Strajk na kolei w Niemczech. Wzywają pasażerów do przełożenia podróży
Związek zawodowy niemieckich maszynistów GDL planuje w tym tygodniu strajk na tle płacowym. Jego konsekwencje dotkną miliony pasażerów, dlatego Deutsche Bahn wzywają, aby w miarę możliwości przekładać podróże.
Strajk ma potrwać od godz. 2 w środę 10 stycznia do godz. 18 w piątek 12 stycznia. Wstrzymanie pracy w DB Cargo ma rozpocząć się już we wtorek o godz. 18.
Awaryjny rozkład
DB wprowadziły na ten czas awaryjny rozkład jazdy z poważnymi ograniczeniami. "W przypadku tych połączeń DB wykorzysta dłuższe pociągi z większą liczbą miejsc, aby jak najwięcej osób dotarło do celu. Nie można jednak zagwarantować przejazdu" - ogłosiła firma.
Już teraz zaapelowano do pasażerów, by unikali podróży, które nie są absolutnie konieczne.

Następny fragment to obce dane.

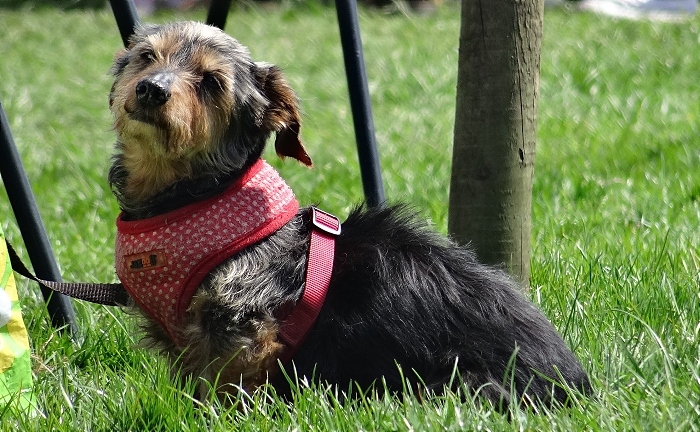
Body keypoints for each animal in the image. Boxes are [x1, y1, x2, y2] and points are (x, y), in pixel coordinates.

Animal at [108, 21, 592, 408]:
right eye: (147, 56)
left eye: (210, 82)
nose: (151, 88)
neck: (193, 197)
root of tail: (576, 388)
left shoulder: (242, 328)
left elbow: (224, 390)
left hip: (456, 386)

Ucierpią z pewnością turyści, którzy mieli od dawna zaplanowane wycieczki po kraju.
Dalsza część artykułu pod materiałem wideo
"Halo Polacy". Jedno z najpiękniejszych miejsc w Europie. "Błękit jak na Malediwach"

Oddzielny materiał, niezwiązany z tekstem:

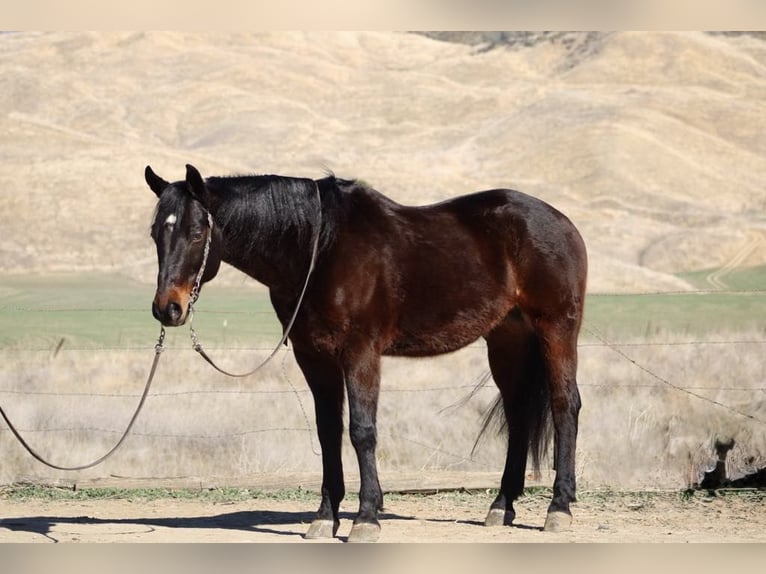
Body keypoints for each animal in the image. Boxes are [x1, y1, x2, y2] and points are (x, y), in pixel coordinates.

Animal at [146, 163, 588, 544]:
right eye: (155, 233)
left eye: (196, 232)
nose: (168, 309)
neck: (319, 250)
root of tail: (562, 222)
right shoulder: (314, 357)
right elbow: (329, 432)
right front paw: (325, 517)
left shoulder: (360, 353)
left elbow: (362, 431)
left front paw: (366, 517)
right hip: (506, 339)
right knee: (518, 415)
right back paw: (501, 505)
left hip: (556, 329)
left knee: (565, 405)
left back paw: (559, 508)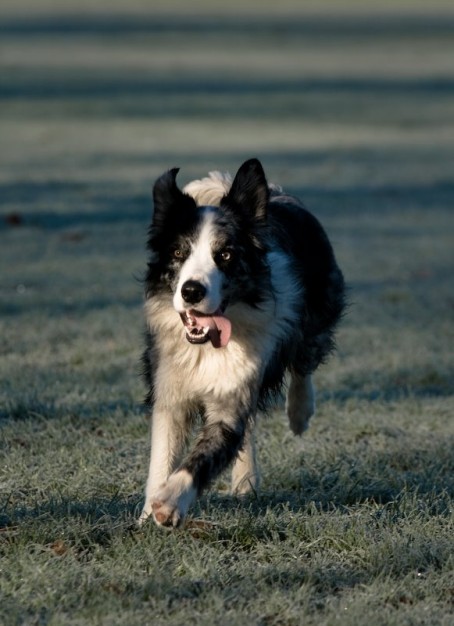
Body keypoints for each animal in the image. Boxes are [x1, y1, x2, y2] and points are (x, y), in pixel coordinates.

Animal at [138, 157, 344, 528]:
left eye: (226, 255)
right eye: (178, 251)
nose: (191, 291)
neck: (206, 345)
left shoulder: (233, 392)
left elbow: (204, 455)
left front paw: (169, 503)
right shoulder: (169, 388)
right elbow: (162, 456)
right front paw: (148, 513)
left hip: (319, 310)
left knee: (304, 362)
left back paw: (299, 414)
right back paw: (245, 481)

Portal tagesschau zauważa, że strajk zbiegnie się z protestem rolników, przez który już spodziewane są poważne zakłócenia w ruchu drogowym.
Jak informują niemieckie media, w tych dniach będą duże różnice w liczbie pociągów mogących kursować w ruchu regionalnym. "Wystąpią również ogromne ograniczenia dla przemysłu i gospodarki w kolejowym transporcie towarowym" - napisano w oświadczeniu.
O co walczą?
Pod koniec listopada GDL ogłosił, że rozmowy z Deutsche Bahn zakończyły się niepowodzeniem. Największym punktem spornym jest skrócenie czasu pracy z 38 do 35 godzin tygodniowo dla pracowników zmianowych z pełnym wynagrodzeniem, czego domagał się związek zawodowy. Kolej nie uważa tego za wykonalne ze względu na niedobór wykwalifikowanych pracowników.
GDL domaga się również podwyżki w wysokości 555 euro miesięcznie i premii inflacyjnej w wysokości 3000 euro.